__Task to complete__
Only the text of the records belongs in the answer, copied exactly, with every picture omitted.
---------- Supplied material
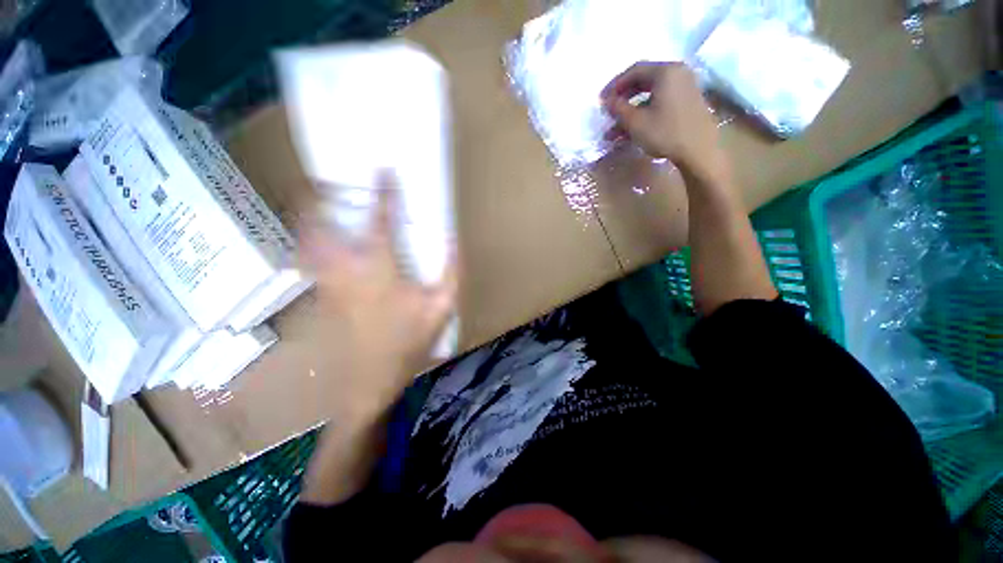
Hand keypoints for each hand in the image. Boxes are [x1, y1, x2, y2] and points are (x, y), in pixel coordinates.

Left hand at [300, 172, 458, 420]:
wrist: (372, 379)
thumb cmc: (410, 342)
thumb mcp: (442, 308)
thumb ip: (451, 273)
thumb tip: (453, 240)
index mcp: (382, 273)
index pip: (381, 225)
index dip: (384, 195)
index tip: (383, 170)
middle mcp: (348, 273)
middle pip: (320, 229)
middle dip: (316, 201)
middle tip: (321, 179)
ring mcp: (329, 286)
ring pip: (307, 244)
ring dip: (307, 220)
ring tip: (312, 201)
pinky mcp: (324, 298)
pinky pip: (310, 263)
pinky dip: (308, 244)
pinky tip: (317, 241)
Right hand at [601, 62, 723, 178]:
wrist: (698, 150)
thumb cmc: (665, 133)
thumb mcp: (636, 122)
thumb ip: (618, 109)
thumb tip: (606, 101)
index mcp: (665, 71)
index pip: (634, 71)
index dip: (614, 85)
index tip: (601, 100)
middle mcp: (676, 73)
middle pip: (642, 81)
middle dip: (622, 99)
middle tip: (608, 112)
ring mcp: (684, 88)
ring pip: (650, 96)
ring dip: (630, 112)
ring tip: (614, 132)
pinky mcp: (686, 103)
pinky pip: (659, 103)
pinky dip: (644, 114)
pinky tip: (631, 132)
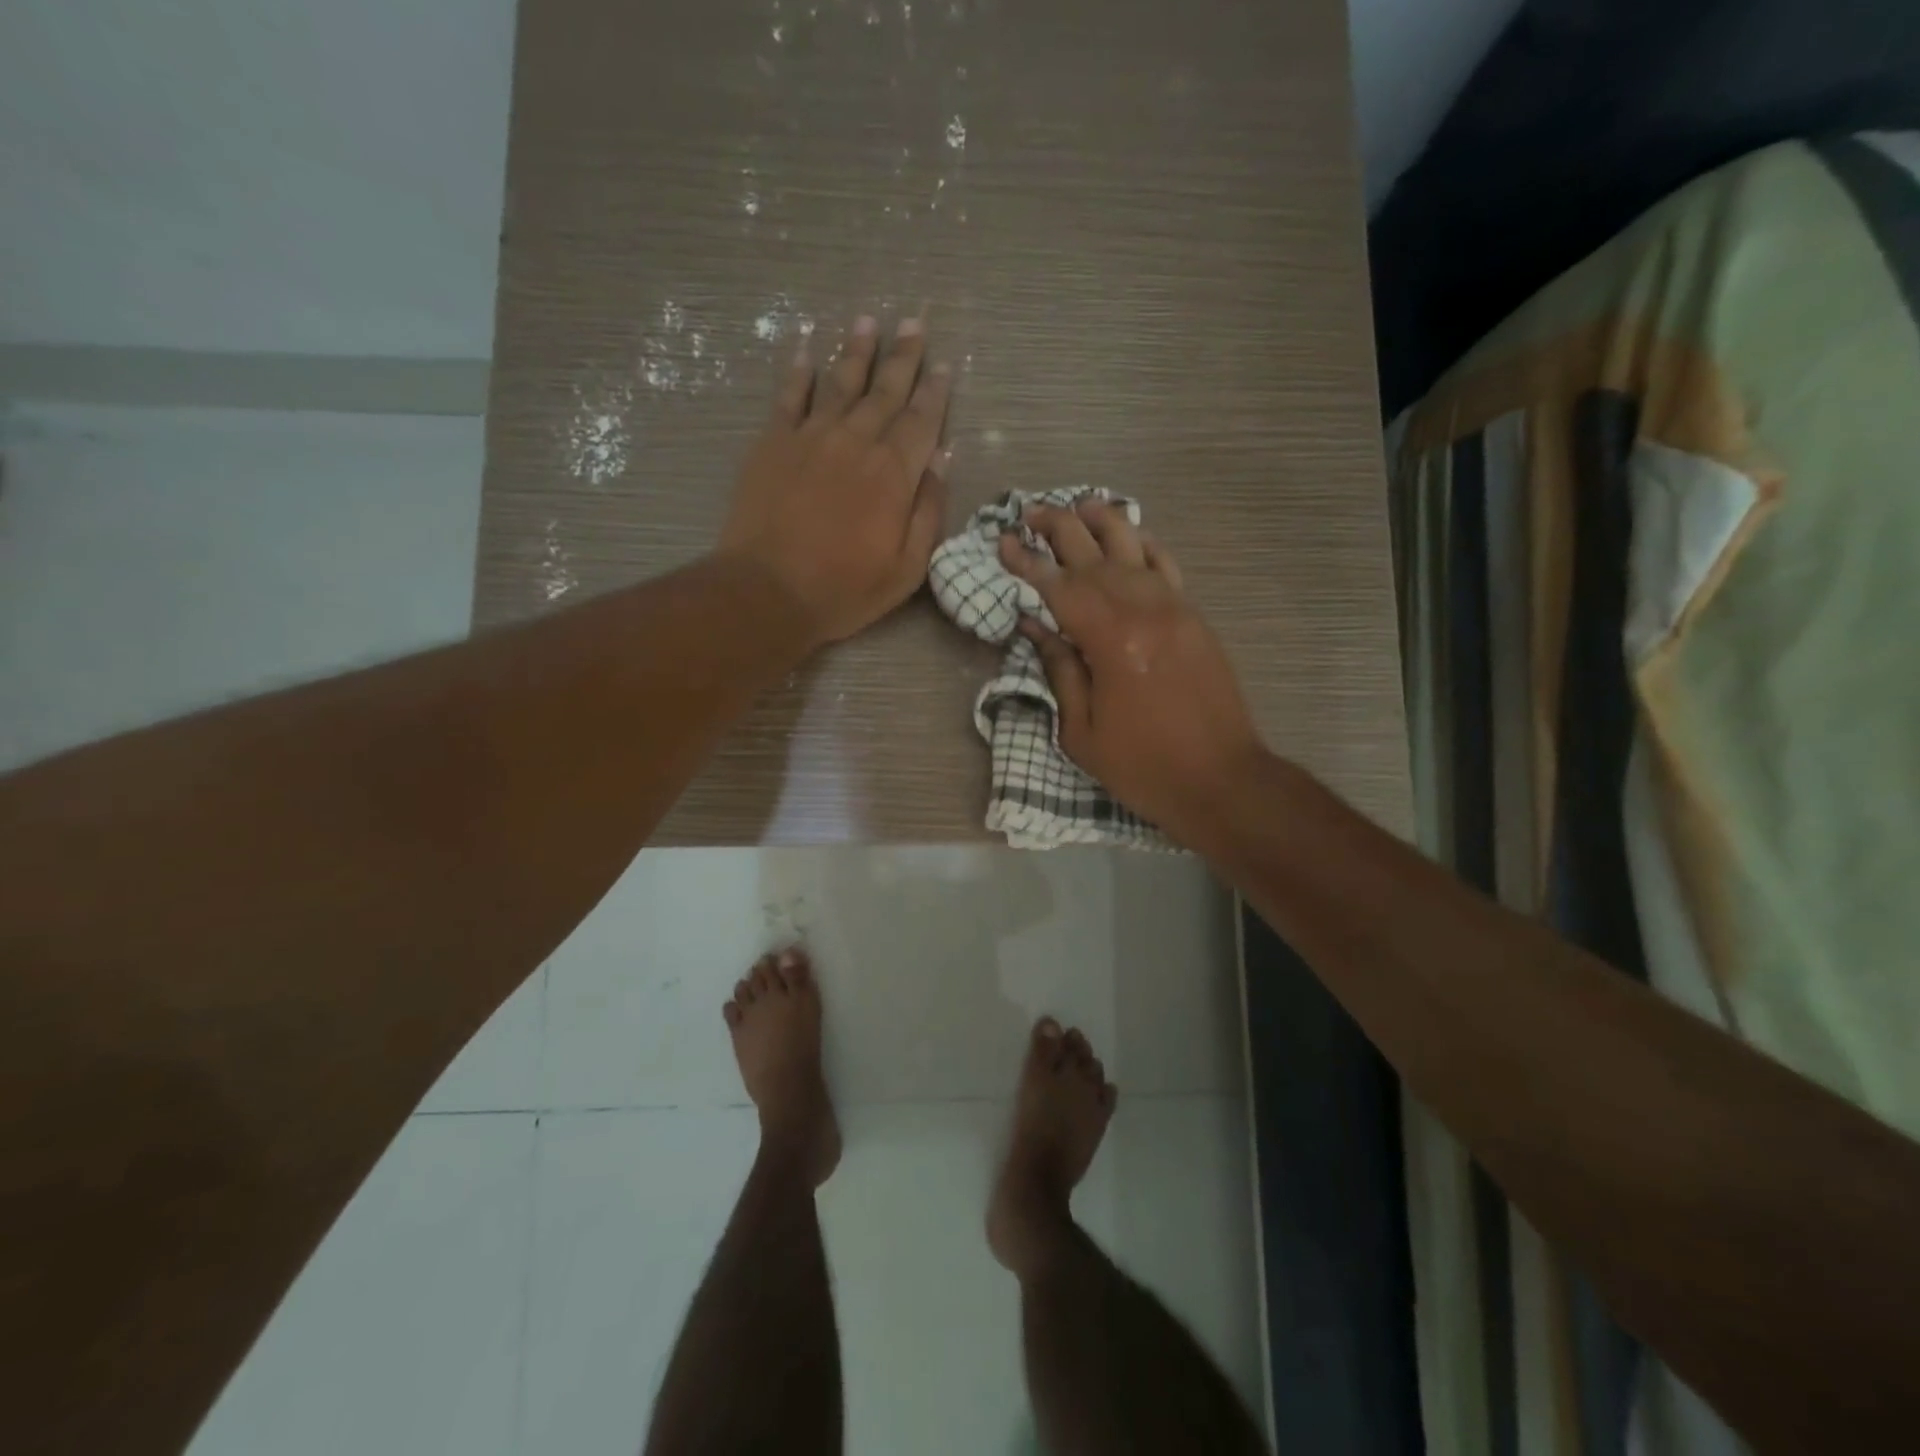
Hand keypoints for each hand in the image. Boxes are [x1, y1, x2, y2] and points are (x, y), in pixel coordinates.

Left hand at [718, 314, 951, 646]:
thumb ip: (928, 512)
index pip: (922, 420)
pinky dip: (799, 371)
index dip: (935, 392)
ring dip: (857, 351)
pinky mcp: (773, 443)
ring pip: (840, 382)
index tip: (943, 366)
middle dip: (903, 358)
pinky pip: (789, 396)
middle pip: (886, 391)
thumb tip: (942, 460)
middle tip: (914, 324)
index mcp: (894, 473)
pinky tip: (806, 350)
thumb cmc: (845, 589)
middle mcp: (857, 441)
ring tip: (868, 322)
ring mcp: (812, 437)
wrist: (768, 591)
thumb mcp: (907, 568)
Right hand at [1000, 500, 1264, 842]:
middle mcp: (1143, 610)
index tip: (1002, 541)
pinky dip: (1146, 545)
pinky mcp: (1195, 618)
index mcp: (1109, 641)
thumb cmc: (1142, 765)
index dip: (1027, 562)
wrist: (1221, 780)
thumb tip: (1035, 626)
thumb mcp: (1082, 732)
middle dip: (1059, 528)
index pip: (1058, 587)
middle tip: (1031, 510)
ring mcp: (1175, 609)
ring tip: (1079, 503)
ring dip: (1104, 522)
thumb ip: (1060, 671)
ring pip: (1135, 548)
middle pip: (1094, 555)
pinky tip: (1132, 534)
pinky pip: (1168, 567)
--------------------
__Task response__
Hand keypoints for each hand in the image. Boxes are [x1, y1, x2, y2] and points are (x, y), in pixel coordinates.

Left hand at [300, 172, 458, 420]:
wrist: (372, 379)
thumb cmc: (410, 342)
thumb mcp: (442, 308)
thumb ip: (451, 273)
thumb tip: (453, 240)
index mcp: (382, 273)
index pip: (381, 225)
index dip: (384, 195)
index tip: (383, 170)
middle mcp: (348, 273)
middle pip: (320, 229)
middle dip: (316, 201)
middle tip: (321, 179)
ring mcp: (329, 286)
ring pip: (307, 244)
ring dip: (307, 220)
ring tip: (312, 201)
pinky mcp: (324, 298)
pinky pip: (310, 263)
pinky dip: (308, 244)
pinky tip: (317, 241)
Right hand at [601, 62, 723, 178]:
wrist: (698, 150)
thumb cmc: (665, 133)
thumb mcp: (636, 122)
thumb ip: (618, 109)
thumb tip: (606, 101)
index mcp: (665, 71)
index pip: (634, 71)
index dip: (614, 85)
index tip: (601, 100)
middle mcp: (676, 73)
middle pip: (642, 81)
middle dip: (622, 99)
middle tip: (608, 112)
ring mcp: (684, 88)
ring pip: (650, 96)
ring dip: (630, 112)
ring tip: (614, 132)
pinky mcp: (686, 103)
pinky pip: (659, 103)
pinky dip: (644, 114)
pinky tip: (631, 132)
Hand keypoints for each hand in the image. Boxes are [x1, y1, x2, y2] and points are (x, y), in pixel coordinates.

Left hand at [718, 314, 951, 646]:
thumb ip: (928, 512)
index pip: (922, 420)
pinky dip: (799, 371)
index dip: (935, 392)
ring dip: (857, 351)
pinky mcp: (773, 443)
ring pip: (840, 382)
index tip: (943, 366)
middle dip: (903, 358)
pinky pip: (789, 396)
middle pip: (886, 391)
thumb tip: (942, 460)
middle tip: (914, 324)
index mcp: (894, 473)
pinky tip: (806, 350)
thumb cmc: (845, 589)
middle mcp: (857, 441)
ring tip: (868, 322)
ring mcp: (812, 437)
wrist: (768, 591)
thumb mcp: (907, 568)
Right hand at [1000, 500, 1264, 842]:
middle mcp: (1143, 610)
index tip: (1002, 541)
pinky dip: (1146, 545)
pinky mcp: (1195, 618)
index mcp: (1109, 641)
thumb cmc: (1142, 765)
index dip: (1027, 562)
wrist: (1221, 780)
thumb tip: (1035, 626)
thumb mcp: (1082, 732)
middle dip: (1059, 528)
index pip: (1058, 587)
middle tip: (1031, 510)
ring mcp: (1175, 609)
ring tip: (1079, 503)
ring dip: (1104, 522)
thumb ip: (1060, 671)
ring pip: (1135, 548)
middle pip: (1094, 555)
pinky tip: (1132, 534)
pinky pip: (1168, 567)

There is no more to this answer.